» **Task to carry out**: Repeat the material below line for line, with the pictures left out.

» **Collected material**:
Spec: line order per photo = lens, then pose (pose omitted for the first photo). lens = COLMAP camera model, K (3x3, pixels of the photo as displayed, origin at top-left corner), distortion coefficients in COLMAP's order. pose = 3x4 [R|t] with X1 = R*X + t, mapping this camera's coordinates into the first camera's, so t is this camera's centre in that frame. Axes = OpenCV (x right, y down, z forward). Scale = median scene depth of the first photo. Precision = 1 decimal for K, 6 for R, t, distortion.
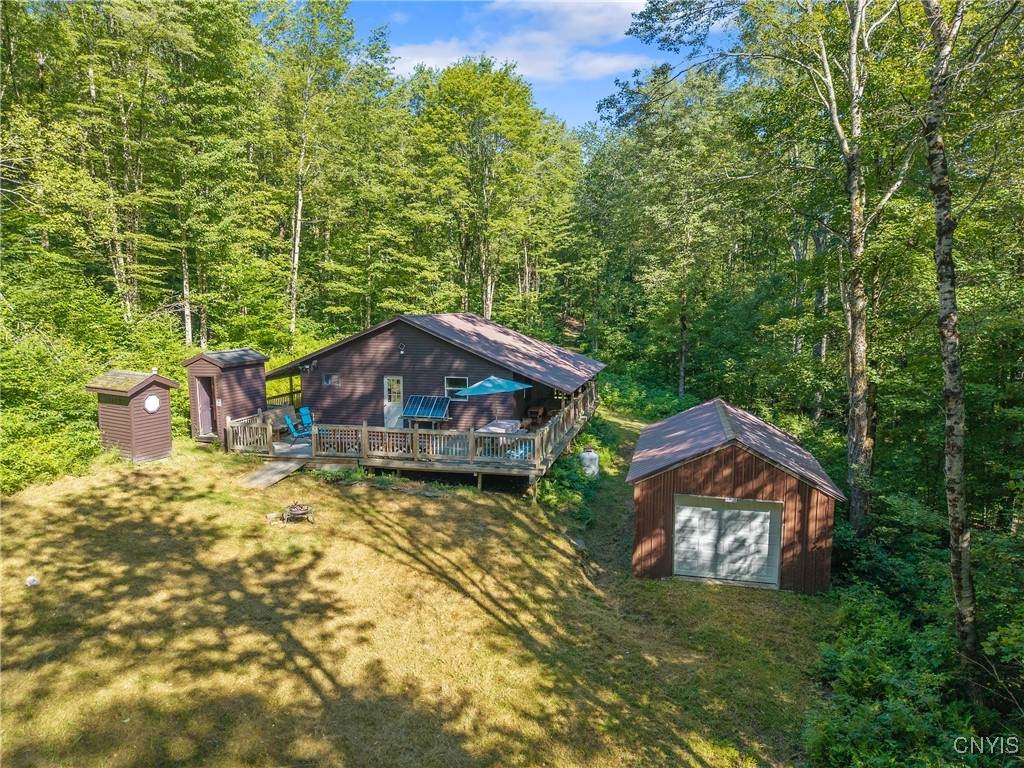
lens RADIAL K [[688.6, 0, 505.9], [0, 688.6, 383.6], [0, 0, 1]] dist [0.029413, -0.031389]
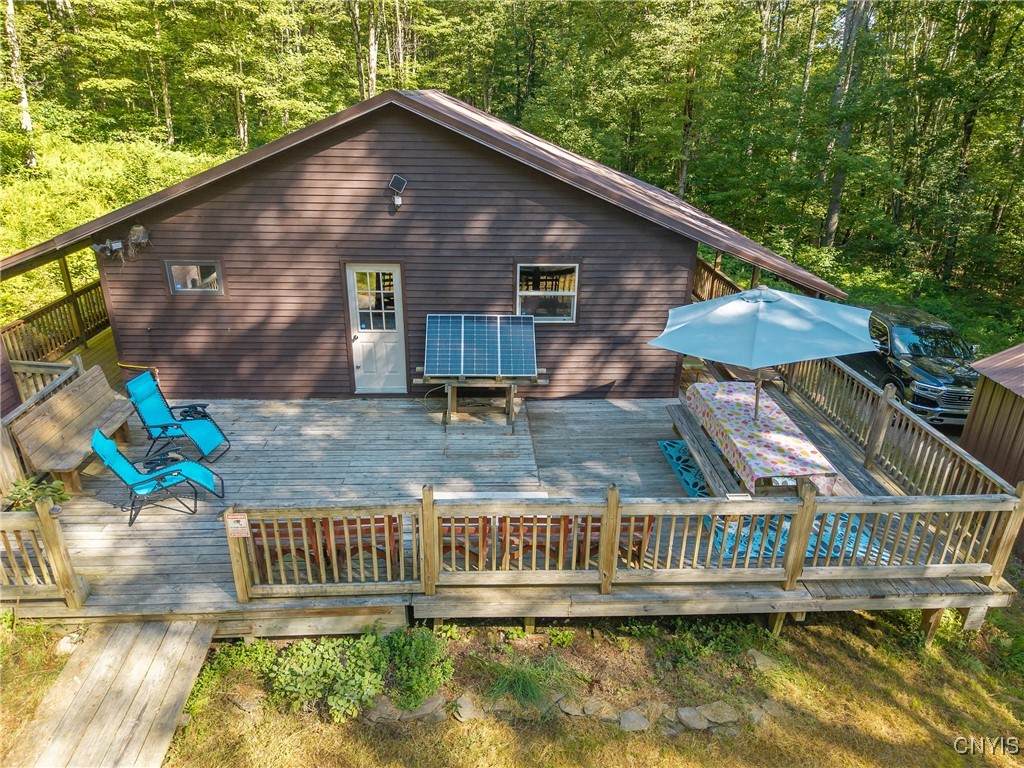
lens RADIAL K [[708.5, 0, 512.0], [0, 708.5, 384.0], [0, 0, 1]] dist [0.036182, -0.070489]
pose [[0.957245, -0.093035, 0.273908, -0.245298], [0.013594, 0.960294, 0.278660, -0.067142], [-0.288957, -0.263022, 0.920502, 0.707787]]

» **Task answer**:
Spec: line order per photo = lens, then pose (pose omitted for the first photo). lens = COLMAP camera model, K (3x3, pixels of the photo as displayed, origin at top-left corner), distortion coefficients in COLMAP's order. pose = 3x4 [R|t] with X1 = R*X + t, mapping this camera's coordinates into the first camera's, so t is this camera's centre in that frame. Axes = OpenCV (x right, y down, z forward). Scale = median scene depth of the first photo. Precision = 1 decimal for K, 6 for R, t, distortion.
lens RADIAL K [[688.6, 0, 505.9], [0, 688.6, 383.6], [0, 0, 1]] dist [0.029413, -0.031389]
lens RADIAL K [[708.5, 0, 512.0], [0, 708.5, 384.0], [0, 0, 1]] dist [0.036182, -0.070489]
pose [[0.957245, -0.093035, 0.273908, -0.245298], [0.013594, 0.960294, 0.278660, -0.067142], [-0.288957, -0.263022, 0.920502, 0.707787]]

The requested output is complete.